My Happy New Year was spent on an island paradise. My supportive work, my family, and fate aligned to give me the gift of attending an important conference on Maui.

The conference was held at the Sheraton in Ka’anapali near Lahaina in West Maui. Black Rock (Pu’u Keka’a) could be clearly seen from my room—a large outcropping of lava rock, it’s known as one of the best snorkelling locations on the island, and the Sheraton is actually built right around and on top of this rock:

From the pool, vast Ka’anapali beach is a few steps away, offering a handy occupation on post-conference afternoons:

Looking back after snorkelling and diving in a half dozen of the top recommended destinations around the island (Kahekili, Ulua, ‘Ahihi Cove, Dumps, …), snorkelling around Black Rock was without equal.
Take five steps into the water, and as soon as your head dips below the surface, the previously hidden world of the fishes appears.

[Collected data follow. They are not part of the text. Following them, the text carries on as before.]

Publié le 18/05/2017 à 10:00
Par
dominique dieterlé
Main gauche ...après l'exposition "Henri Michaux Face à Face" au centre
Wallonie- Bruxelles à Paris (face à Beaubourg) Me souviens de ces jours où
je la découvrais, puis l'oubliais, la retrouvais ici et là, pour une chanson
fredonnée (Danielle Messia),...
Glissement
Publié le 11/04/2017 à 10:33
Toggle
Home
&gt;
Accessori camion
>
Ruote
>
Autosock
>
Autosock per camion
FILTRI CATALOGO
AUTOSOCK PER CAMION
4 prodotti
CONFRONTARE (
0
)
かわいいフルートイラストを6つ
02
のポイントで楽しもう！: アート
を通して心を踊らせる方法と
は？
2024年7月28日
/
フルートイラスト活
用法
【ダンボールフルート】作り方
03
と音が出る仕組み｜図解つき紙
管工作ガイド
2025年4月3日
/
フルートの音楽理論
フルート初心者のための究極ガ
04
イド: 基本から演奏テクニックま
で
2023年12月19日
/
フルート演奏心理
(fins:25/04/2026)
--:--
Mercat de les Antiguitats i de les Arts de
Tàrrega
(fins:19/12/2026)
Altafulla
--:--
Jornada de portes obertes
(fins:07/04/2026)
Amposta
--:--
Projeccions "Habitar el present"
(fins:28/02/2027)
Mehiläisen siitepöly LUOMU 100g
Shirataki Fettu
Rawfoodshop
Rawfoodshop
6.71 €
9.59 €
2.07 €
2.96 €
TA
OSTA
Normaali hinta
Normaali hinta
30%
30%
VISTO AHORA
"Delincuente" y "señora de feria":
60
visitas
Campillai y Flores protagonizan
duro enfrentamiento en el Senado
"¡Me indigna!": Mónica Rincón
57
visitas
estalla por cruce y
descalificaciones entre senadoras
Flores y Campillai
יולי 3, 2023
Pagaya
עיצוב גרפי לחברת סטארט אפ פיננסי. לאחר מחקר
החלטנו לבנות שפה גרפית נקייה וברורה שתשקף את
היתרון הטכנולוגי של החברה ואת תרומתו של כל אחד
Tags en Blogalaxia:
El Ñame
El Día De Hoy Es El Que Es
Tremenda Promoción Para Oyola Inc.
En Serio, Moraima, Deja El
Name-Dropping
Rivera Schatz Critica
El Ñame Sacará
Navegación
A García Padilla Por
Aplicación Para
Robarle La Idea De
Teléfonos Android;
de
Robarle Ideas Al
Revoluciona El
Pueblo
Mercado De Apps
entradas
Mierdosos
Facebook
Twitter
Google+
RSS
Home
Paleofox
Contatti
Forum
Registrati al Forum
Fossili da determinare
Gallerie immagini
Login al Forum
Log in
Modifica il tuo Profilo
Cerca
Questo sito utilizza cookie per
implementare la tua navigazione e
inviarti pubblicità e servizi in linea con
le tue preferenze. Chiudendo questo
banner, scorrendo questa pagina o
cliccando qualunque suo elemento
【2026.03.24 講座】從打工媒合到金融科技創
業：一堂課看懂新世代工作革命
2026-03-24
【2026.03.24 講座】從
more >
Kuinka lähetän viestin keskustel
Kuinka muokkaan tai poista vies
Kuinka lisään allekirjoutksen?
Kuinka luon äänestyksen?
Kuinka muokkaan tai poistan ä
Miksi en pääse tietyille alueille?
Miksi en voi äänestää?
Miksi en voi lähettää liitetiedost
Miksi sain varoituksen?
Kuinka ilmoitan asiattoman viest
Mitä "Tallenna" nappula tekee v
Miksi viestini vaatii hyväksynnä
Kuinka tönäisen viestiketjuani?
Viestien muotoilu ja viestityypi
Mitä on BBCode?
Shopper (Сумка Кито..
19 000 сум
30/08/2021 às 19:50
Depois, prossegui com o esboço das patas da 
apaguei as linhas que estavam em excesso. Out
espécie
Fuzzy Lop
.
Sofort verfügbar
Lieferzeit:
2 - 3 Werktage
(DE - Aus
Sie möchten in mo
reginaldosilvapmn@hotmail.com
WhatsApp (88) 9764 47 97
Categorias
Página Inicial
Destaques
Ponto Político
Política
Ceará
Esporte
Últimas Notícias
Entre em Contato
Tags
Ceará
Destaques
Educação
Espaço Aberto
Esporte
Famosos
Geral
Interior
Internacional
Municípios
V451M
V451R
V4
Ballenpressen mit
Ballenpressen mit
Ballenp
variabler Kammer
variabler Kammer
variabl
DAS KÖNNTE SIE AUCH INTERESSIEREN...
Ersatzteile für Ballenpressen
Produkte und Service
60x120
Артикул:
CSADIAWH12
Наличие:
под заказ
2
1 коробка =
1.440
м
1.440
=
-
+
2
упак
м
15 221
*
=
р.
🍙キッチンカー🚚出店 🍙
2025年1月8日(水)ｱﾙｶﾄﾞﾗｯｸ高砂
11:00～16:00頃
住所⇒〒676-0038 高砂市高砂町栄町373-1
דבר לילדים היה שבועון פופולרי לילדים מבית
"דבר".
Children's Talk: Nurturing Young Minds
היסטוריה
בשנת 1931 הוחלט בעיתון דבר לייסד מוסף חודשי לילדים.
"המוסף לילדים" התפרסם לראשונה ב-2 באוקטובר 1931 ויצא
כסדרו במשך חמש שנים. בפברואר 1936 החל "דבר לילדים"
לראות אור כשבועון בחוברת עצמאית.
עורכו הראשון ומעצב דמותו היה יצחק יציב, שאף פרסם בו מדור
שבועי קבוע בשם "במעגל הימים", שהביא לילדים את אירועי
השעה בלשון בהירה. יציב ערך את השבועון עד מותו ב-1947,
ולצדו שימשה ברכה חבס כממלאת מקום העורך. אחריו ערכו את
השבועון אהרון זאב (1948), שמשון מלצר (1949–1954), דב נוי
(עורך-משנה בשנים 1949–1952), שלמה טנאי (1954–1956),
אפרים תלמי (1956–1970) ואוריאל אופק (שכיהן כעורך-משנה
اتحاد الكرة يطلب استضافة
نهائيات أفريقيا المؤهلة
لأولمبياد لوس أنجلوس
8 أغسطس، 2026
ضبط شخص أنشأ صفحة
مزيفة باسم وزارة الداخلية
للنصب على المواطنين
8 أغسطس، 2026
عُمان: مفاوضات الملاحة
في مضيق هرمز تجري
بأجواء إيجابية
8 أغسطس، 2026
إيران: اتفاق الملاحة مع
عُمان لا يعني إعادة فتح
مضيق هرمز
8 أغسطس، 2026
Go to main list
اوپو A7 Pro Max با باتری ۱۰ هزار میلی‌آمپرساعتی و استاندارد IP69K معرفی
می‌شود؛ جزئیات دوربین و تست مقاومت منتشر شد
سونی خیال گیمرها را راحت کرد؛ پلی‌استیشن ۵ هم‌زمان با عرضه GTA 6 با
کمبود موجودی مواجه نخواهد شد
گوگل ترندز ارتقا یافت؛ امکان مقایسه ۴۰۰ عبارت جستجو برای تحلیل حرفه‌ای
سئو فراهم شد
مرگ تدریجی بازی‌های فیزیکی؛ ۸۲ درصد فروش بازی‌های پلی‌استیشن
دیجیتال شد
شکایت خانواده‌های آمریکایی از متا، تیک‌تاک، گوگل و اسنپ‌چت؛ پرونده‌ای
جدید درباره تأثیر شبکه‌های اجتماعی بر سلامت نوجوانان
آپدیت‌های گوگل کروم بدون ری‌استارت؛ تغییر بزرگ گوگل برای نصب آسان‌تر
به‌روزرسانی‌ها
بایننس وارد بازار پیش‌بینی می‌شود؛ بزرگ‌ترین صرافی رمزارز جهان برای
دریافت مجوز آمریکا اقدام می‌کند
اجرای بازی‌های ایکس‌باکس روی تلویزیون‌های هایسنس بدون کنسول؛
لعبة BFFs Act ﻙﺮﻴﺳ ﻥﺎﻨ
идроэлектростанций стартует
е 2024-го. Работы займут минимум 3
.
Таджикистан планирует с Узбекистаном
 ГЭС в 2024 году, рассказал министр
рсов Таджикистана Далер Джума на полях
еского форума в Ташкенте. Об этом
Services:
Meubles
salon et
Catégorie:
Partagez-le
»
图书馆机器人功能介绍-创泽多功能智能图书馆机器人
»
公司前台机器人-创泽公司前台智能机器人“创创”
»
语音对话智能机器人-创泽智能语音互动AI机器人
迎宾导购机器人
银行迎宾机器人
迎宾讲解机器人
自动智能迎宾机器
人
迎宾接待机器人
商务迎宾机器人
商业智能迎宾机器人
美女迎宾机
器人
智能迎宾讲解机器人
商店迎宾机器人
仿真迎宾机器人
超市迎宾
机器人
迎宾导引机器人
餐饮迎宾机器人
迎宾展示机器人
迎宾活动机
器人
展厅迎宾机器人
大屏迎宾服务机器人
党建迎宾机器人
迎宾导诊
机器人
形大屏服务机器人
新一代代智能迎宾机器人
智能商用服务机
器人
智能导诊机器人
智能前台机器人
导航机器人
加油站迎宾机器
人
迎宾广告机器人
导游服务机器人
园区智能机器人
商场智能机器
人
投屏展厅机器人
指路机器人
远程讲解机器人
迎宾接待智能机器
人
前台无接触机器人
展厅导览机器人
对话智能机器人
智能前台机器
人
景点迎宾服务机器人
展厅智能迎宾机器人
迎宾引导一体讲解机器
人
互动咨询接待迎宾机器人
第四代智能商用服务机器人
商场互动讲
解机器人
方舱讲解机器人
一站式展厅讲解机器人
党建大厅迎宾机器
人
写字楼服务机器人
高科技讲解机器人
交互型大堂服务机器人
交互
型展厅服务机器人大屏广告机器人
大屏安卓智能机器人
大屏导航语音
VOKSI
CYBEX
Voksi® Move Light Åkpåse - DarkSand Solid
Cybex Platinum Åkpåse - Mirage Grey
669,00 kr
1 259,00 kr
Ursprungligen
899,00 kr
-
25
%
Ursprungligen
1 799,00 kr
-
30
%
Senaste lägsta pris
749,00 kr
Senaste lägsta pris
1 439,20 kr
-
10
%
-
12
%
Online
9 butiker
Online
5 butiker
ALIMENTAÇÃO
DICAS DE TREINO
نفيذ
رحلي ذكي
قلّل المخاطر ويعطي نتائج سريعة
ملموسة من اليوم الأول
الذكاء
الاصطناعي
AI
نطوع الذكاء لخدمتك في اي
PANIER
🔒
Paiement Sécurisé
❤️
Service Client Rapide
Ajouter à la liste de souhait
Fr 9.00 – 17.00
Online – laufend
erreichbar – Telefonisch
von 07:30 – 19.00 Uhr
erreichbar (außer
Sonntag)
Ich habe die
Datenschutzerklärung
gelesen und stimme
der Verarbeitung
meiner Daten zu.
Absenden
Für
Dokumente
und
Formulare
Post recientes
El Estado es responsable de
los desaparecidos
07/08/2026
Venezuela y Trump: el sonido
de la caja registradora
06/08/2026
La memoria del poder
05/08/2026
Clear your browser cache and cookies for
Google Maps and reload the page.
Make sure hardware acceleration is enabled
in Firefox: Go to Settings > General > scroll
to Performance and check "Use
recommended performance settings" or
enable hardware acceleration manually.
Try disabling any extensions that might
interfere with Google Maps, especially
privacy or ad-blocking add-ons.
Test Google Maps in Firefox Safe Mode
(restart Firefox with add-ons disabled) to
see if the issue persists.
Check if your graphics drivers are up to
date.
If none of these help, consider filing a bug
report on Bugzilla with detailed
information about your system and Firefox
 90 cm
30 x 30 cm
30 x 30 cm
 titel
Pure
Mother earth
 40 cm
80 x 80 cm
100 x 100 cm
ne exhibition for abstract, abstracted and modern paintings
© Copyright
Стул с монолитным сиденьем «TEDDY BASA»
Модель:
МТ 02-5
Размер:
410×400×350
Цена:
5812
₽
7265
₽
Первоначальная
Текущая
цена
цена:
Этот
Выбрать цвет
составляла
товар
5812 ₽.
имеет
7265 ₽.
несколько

You can float lightly over the sand, explore the vertical rock shelf to increasing depths, round the corner into rougher seas and float over extensive coral at various depths, and ultimately find yourself a complete foreigner in deep waters with the looming lava dropping from the surface down into the distant sand, with excellent visibility revealing the turtles, fevers of spotted rays, and schools of fish meandering by.
One can then warm basking on the rock, surveying the slumbering neighbour islands, and culminate the afternoon cliff diving into twilight…which was so much fun.

Now start the evening with a Mai Tai…

…or two…

…or…



(I made sure to do my sleeping not much outside of between 2:00am and 7:00am to fit in the maximum goodness.)

Following the conference, I explored the remote north-west arc of the island, of which the Nakalele Blowhole, Olivine Pools, and brutal waves were the highlights.

Next was a sampling of the world famous southern beaches. Big Beach should have been called Grand Beach. Dumps had some very interesting snorkelling/swimming, with the power of the waves pushing and pulling you more than 10 feet in each direction with every surge, amidst hundreds of fish of every colour and description, like being roughly rocked together in a snowglobe-aquarium. And dodging around the jagged rock while in the push and pull of the surge was a lot like slalom skiing.
And then? Along the lush, winding, narrow Road to Hana, with its dozens of waterfalls.

Past Hana there is a one-of-a-kind hike called the Pipiwai Trail that pushes up the Kipahulu Gap past waterfall after waterfall, and through bamboo forests, to end at the towering 400ft Waimoku Falls. Only half way around the island and already at 3:30pm, with the reportedly sketchiest part of the drive ahead (overhanging rock, one lane, no pavement, barren with no civilization), I ran the 3-5h hike in 1h, regrettably missing a swim in the so-called Seven Sacred Pools (‘Ohe’o Gulch) and in the infinity pool at the top of 200ft Makahiku Falls. It’s a ridiculous comparison, like comparing the beauty of two angels, but for mid-waterfall pools, the Kuang Si waterfalls in Laos are still unrivalled in my mind.

What else was on the list? A 20km hike through Haleakala’s crater at 10,000ft of course!

There were at least two alien species in the crater: silverswords…

…and…

I don’t know if it was the altitude, or the sudden solitude (the only people I saw was the group near the top heading into the cabin, and the group near the bottom coming out of the cabin), or the accumulation of adventure-days, but I had an out-of-mind experience that is essentially life-changing (sorry, that’s all I’m going to say!).
Part way along I realized why the perspective of the horizon looked so unusual…being at such a high altitude, with the water so near, meant that the ocean filled a shockingly large portion of the sky. You can get a sense of this from my favourite photo here:

Now it’s getting almost silly how many of the “top tourist activities” I fit into my short time…I even made it to the summit in time for the coveted sunset.


It’s a funny fact that it was here, on Maui, that I experienced the coldest wind in my life (remember, I live in the Yukon).
Lifelong memories in hand, with a new story to tell, it was time to say farewell.